| Directions |
- A) In the month-by-month recap below, condense the paragraph beginning "JUNE: My attitude towards The Man" into a short bulleted list that keeps its main facts.
- B) Reproduce the passage of the month-by-month recap below, starting at "MARCH: Meet someone" and ending at "a while back.".
- C) Answer these questions from the month-by-month recap below, each on its own line:
(i) In May, where did the four-day trip go, and who was visited there?
(ii) Where was K's 11th birthday celebrated?
(iii) Which school did the writer's baby sister graduate from?

| Extracted text |
FEBRUARY: We lose one of our regulars at the basement hellhole I call a job and I start to realize what a bitch Karma really is...those of us left behind, however, form a tighter bond against The Man...
MARCH: Meet someone semi-decent from Yahoo Personals, but upon closer inspection find that he is WAY TOO SIMILAR to my ex-husband. I put the breaks on the romance and we remain platonic friends instead. Mostly because I lie and say I was celibate. What? Why are you laughing?
APRIL: Do my little LA repeat (just what I need) but am still in the basement and funky as hell about it. I meet someone else who's real nice (hi hon- feeling better?) and we embark on an ill-fated romance. You'll rememeber him as D, no. 11 on my list of beaus a while back.
MAY: Get trashed (and laid) on Cinco de Mayo...in fact that whole weekend is a blur of alcohol, pot and sex...good times, good times...Get re-acquainted with Lani (and I'm so glad 'cause I missed her so!!!). Plan and execute a FABULOUS 4-day adventure to Key West with Irene & Mari as we visit Celia for my birthday. We drink lots, go parasailing and kayaking, lay out on the beach and get VERY tan, smoke a little pot...okay, okay so I was the only one who smoked pot. Shut up!! D and I decide to not see other people. My baby sis graduates from Cornell- don't hate!
JUNE: My attitude towards The Man and my basement job worsens...I barely have the strength to not strangle everyone related to him, especially Little Bitch Boy. I take my first trip to Atlantic City, a birthday gift for Cathi (hi, sweetie!!) and have a blast (thanks to D who set it all up)! My firstborn graduates from 5th grade and the baby survives kindergarten.
JULY: I'm so fed up with the basement by now that I start a blog to air my grievences; so many people have come and gone in my short tenure there that it's unbelievable to me...I just HAVE to write about it! I get to cover the NY International Latino Film Festival again, and things with D start to get sour. We celebrate K's 11th birthday by the pond in Prospect Park.
AUGUST: D breaks it off with me and I am officially in a mood to end all moods: I stop eating, hanging out with friends and become obsessed with watching Love Jones and "Sex and the City" while eating cheerios. I go away to school and end up writing some really good, just-had-my-heart-ripped-out-and-handed-to-me stuff...graduation and my MFA are within my reach and I start OPERATION: FREAK THE HELL OUT. By the end of the month...I quit the basement. Rumor has it The Man is PISSED at my departure!! We celebrate N's 6th birthday, but I phone it in as I'm still reeling from my break up. I have a "light-bulb moment" buying a chicken gyro from Mohammed the Falafel Vendor...most of you read that post while I was still on MySpace...

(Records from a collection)

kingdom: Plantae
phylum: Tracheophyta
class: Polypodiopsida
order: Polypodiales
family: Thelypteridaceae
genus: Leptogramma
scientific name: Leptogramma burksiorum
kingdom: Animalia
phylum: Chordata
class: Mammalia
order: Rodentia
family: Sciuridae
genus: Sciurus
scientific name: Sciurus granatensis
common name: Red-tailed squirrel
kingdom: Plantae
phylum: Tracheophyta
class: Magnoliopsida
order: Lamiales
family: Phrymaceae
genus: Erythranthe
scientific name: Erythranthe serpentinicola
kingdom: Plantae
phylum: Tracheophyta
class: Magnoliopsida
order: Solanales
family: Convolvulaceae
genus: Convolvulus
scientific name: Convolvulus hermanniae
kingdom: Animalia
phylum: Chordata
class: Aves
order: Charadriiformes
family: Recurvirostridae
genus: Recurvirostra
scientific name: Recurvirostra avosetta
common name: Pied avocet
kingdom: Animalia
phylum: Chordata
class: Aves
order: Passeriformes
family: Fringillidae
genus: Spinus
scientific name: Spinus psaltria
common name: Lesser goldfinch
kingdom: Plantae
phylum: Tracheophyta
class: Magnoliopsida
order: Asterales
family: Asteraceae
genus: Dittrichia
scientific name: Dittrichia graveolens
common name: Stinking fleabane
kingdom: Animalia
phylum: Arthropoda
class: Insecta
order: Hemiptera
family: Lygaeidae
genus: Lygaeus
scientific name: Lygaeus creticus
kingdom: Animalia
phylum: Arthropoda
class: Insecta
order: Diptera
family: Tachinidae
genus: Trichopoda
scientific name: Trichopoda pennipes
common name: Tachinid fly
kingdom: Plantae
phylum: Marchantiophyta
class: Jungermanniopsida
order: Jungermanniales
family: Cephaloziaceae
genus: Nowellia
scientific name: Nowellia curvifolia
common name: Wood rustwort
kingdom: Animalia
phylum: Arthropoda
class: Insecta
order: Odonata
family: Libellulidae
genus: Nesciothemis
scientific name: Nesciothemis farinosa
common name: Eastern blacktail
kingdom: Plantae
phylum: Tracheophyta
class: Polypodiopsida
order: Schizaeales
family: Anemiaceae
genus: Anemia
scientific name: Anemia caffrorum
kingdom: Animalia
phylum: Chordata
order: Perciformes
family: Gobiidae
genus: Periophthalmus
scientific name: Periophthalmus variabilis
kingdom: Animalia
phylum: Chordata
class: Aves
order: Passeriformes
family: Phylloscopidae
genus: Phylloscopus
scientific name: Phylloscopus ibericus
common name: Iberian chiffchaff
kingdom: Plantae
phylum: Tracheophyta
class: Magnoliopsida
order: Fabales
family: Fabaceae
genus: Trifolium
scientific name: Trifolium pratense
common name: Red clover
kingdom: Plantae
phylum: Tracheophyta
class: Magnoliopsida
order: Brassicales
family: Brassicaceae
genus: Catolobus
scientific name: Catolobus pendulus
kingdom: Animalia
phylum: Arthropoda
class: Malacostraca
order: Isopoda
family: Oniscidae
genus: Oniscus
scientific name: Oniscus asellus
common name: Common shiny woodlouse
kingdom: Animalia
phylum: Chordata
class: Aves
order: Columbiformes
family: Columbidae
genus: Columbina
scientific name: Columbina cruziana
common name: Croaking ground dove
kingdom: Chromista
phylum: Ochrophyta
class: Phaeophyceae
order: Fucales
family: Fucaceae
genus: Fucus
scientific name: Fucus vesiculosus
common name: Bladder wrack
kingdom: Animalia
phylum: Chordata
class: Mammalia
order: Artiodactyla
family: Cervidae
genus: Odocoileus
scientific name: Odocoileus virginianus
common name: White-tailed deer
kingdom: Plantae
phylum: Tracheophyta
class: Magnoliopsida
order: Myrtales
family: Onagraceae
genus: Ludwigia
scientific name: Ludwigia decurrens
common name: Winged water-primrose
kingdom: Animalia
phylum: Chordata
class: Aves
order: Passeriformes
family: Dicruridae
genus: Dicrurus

| Replies |
- A)
- Attitude toward The Man and the basement job gets worse.
- Barely resists strangling everyone related to him, especially Little Bitch Boy.
- Takes a first trip to Atlantic City as a birthday gift for Cathi, set up by D, and has a blast.
- The firstborn graduates from 5th grade.
- The baby gets through kindergarten.

- B)
MARCH: Meet someone semi-decent from Yahoo Personals, but upon closer inspection find that he is WAY TOO SIMILAR to my ex-husband. I put the breaks on the romance and we remain platonic friends instead. Mostly because I lie and say I was celibate. What? Why are you laughing?
APRIL: Do my little LA repeat (just what I need) but am still in the basement and funky as hell about it. I meet someone else who's real nice (hi hon- feeling better?) and we embark on an ill-fated romance. You'll rememeber him as D, no. 11 on my list of beaus a while back.

- C)
(i) Key West, to visit Celia.
(ii) By the pond in Prospect Park.
(iii) Cornell.